Doesn't really work for what I was thinking. I was thinking conductor could swap the allocations for the old flavor from the instance to the migration consumer, get the dest host from the scheduler (which would also create the allocations for the instance against the dest host using the new flavor), and then in conductor if we see that the selected host is the same host, we'd fix the allocations. However, fixing the allocations in conductor is too late if we've already failed with a NoValidHost because placement thinks there are no resources available...

So we either need to fix the allocations that we swap to the migration record *before* calling the scheduler to allocate for the new flavor, or somehow hack something into RequestSpec to tell the scheduler the actual resource amount we want to allocate for the instance.

Given I think the end result we want from the resize is that the new flavor allocations exist with the instance, we probably don't want to mess with those. So that leaves fixing the allocations we move to the migration record before calling the scheduler - but then we have to adjust those if we are not actually resizing to the same host...yuck.

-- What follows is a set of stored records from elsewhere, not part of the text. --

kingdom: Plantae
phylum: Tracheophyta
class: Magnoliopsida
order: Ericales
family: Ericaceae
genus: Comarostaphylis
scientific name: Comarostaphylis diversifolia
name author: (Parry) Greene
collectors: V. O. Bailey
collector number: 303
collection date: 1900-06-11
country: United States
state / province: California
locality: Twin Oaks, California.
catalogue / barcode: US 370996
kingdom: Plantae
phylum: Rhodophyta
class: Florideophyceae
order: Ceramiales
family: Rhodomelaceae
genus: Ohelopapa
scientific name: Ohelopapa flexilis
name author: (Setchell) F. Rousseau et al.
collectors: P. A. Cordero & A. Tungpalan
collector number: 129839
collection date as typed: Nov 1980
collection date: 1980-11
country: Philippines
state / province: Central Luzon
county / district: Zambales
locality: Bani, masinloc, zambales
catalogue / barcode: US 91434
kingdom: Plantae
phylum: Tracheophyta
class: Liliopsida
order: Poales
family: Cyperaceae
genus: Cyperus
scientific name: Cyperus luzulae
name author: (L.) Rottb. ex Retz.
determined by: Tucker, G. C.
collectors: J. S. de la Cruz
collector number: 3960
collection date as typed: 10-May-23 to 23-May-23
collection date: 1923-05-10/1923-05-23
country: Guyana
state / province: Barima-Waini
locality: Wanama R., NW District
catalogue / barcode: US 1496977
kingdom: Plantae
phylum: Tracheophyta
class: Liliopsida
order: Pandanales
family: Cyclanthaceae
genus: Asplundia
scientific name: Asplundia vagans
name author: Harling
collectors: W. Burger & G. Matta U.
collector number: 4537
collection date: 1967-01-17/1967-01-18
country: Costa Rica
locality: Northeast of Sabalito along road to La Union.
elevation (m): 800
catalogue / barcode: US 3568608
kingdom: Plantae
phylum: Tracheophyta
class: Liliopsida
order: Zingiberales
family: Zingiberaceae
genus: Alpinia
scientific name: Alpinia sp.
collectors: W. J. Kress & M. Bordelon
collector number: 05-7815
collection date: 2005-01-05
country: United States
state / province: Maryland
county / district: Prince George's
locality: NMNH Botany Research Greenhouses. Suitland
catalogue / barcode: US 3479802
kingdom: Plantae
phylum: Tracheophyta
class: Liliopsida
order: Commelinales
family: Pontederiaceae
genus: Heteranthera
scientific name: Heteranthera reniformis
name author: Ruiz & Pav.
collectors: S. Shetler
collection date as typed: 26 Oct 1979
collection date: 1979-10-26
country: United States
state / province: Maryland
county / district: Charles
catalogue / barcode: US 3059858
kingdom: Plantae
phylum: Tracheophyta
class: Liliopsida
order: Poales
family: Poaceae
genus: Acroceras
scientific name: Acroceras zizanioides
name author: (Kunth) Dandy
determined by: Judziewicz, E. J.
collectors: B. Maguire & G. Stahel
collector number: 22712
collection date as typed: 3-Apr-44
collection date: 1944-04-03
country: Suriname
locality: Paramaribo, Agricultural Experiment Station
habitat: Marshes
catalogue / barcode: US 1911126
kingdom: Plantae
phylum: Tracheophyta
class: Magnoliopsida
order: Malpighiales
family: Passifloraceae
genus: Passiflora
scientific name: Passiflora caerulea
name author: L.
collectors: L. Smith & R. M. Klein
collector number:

For example, if we start with old flavor:

VCPU = 4, MEMORY_MB = 2048, DISK_GB = 20

And resize with new flavor:

VCPU = 2, MEMORY_MB = 4096, DISK_GB = 20

We want to end up with the max of those values allocated against the provider, so:

VCPU = 4, MEMORY_MB = 4096, DISK_GB = 20

And we want new flavor to be on the instance consumer, which leaves these amounts on the migration consumer before scheduling (max(old-new, 0)):

VCPU = 2, MEMORY_MB = 0, DISK_GB = 0

If the scheduler returns a host that is not the same host that the instance is on, then we need to fix the migration allocations back to the old_flavor (which is risky if something took that space in the meantime...).

So probably the grossest but safest way to fix this is at the point of claiming the dest host allocations for the instance with the new flavor, in the scheduler...which means passing something through on the request spec for that case to adjust the allocations if and only if the source and dest are the same provider.